Voice assistants are real-life savers and for many, probably the best technology. We all have been using our voice assistant devices from time to time to help us ease the manual work such as finding our favorite song, sending text messages when our hands are tied, searching for information, or just simply asking for an address while we are driving. But it’s not a perfect or most efficient technology because it doesn’t always comply and do as you need. This could be due to various reasons such as a network outage, have lost signal, or you are at some out-of-coverage area – either way the voice assistant cannot connect to the main server to function and therefore cannot help you with what you need.
Speech-to-Text (STT) API processes over a billion minutes of speech monthly which is clear proof of how voice assistants and automatic voice recognition technologies are important for millions of people to take necessary decisions and navigate their lives.
Speech On-Device was made available at Google Cloud Next 22, embedding the speech recognition technology available in the cloud for various uses. This basically means environments of inconsistent networks or signals, or little and not all internet connection.
Let’s not forget that these speech-to-text and text-to-speech technologies have already been used in google assistant. But the speech on-device can help the newer apps and technologies that are developed by each day, to harness this technology and its services for creating better solutions.

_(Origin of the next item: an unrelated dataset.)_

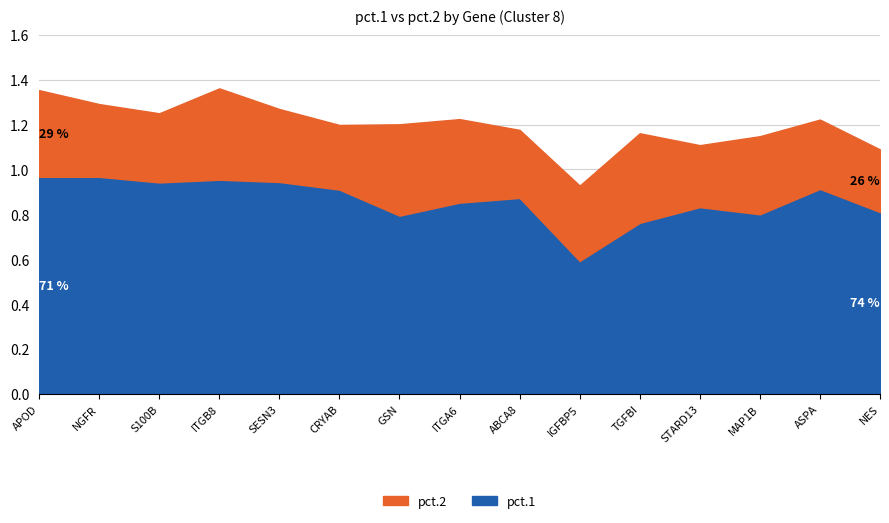

What are all the series names shown in the legend?

pct.2, pct.1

AI Speech with or without a network connection
Speech On-Device delivers server-quality voice capabilities while also helping to maintain privacy and accessibility by keeping the data safe on the local device. That means if you are driving through a tunnel or using apps on integrated devices, speech On-Device has local access to the server to be able to comply without the network. This is made possible by the new techniques and technologies, for both speech-to-text and text-to-speech.
The size and necessary commute of data to fully run speech models with all available features have been decreased. This is made possible with years of work on end-to-end speech models for Speech-to-text. For text-to-speech, newer technologies have been utilized and leveraged at google to bring high-quality voice into the vehicles. Besides providing acoustic quality comparable to WaveNet, DeepMind’s breakthrough model for producing natural-sounding speech, Speech On-Device TTS is also much less computationally demanding and works on embedded CPUs, and can run without the need for acceleration.
There is a large scope for organizations to best utilize this new speech-driven technology and exciting experiences. Especially with the known knowledge of Speech On-Device’s early adopter’s actions.